Jane Macnaughton

Jane Macnaughton is Professor of Medical Humanities at Durham University in the UK and co-director of the University’s Centre for Medical Humanities (CMH).  This Centre was established in 2008 as a Wellcome Trust-Funded development from the Centre for Arts and Humanities in Health and Medicine (CAHHM) which she initiated in 2000.  Before that Jane was a GP in Glasgow and a lecturer in the Department of General Practice at Glasgow University.  Jane set up and now contributes to the personal and professional development strand of Durham’s Phase I Medical Programme and runs part of the School of Medicine and Health Suite of Master’s modules. 

She became Deputy Head of the School of Medicine and Health in 2009.  

Jane has published in the fields of medical education, medical humanities, literature and medicine, history of medicine and health care environments.  Recently her work has turned to engagement in critical public health especially in the field of smoking research.  Her books include, Clinical Judgement (OUP, 2000, with Robin Downie), Madness and Creativity in Literature and Culture (Palgrave, 2005, with Corinne Saunders) and The Body and the Arts (Palgrave, 2009, with Corinne Saunders and Ulrika Maude).  She is also part of an international publishing collaboration working on a series of Medical Humanities Companions.  The first two volumes of this series are now in print: Symptom (Radcliffe, 2008) and Diagnosis (2010). 

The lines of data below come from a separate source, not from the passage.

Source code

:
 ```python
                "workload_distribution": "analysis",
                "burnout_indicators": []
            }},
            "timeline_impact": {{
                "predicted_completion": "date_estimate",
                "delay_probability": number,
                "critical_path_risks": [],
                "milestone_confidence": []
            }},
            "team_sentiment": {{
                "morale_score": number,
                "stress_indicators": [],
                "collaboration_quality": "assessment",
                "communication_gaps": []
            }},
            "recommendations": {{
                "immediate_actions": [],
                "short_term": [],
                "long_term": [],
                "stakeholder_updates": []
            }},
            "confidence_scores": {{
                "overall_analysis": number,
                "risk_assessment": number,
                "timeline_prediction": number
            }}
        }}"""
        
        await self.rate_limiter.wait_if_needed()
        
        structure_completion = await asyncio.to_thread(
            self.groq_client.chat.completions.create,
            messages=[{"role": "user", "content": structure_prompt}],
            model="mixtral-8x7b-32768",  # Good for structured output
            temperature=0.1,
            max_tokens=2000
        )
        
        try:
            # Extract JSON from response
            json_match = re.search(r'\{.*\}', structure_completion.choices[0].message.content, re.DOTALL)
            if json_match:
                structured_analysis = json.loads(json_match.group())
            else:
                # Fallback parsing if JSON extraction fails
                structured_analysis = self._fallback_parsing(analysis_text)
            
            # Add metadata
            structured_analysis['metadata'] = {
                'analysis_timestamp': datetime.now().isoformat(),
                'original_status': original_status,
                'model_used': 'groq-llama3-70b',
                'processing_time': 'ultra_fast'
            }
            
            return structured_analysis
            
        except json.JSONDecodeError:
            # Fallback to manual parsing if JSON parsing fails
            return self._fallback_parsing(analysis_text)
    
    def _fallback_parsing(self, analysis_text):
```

Jane was a founder member of the UK’s Association for Medical Humanities (AMH) and was joint editor of the journal Medical Humanities until 2008.  She was appointed to serve on the Medical History and Humanities Expert Review Grop at the Wellcome Trust in 2011. 

Jane’s current clinical work is in gynaecology and is an Honorary Consultant in Obstetrics and Gynaecology at the University Hospital of North Durham. 

She is married to Andrew Russell, a medical anthropologist in the Department of Anthropology, has two sons, Ben and Euan, and a dog called Bertie.  Jane enjoys walking Bertie, going to the theatre (especially plays and opera) and - as a homesick Scot - getting away from it all on the Hebridean Island of Coll with her family.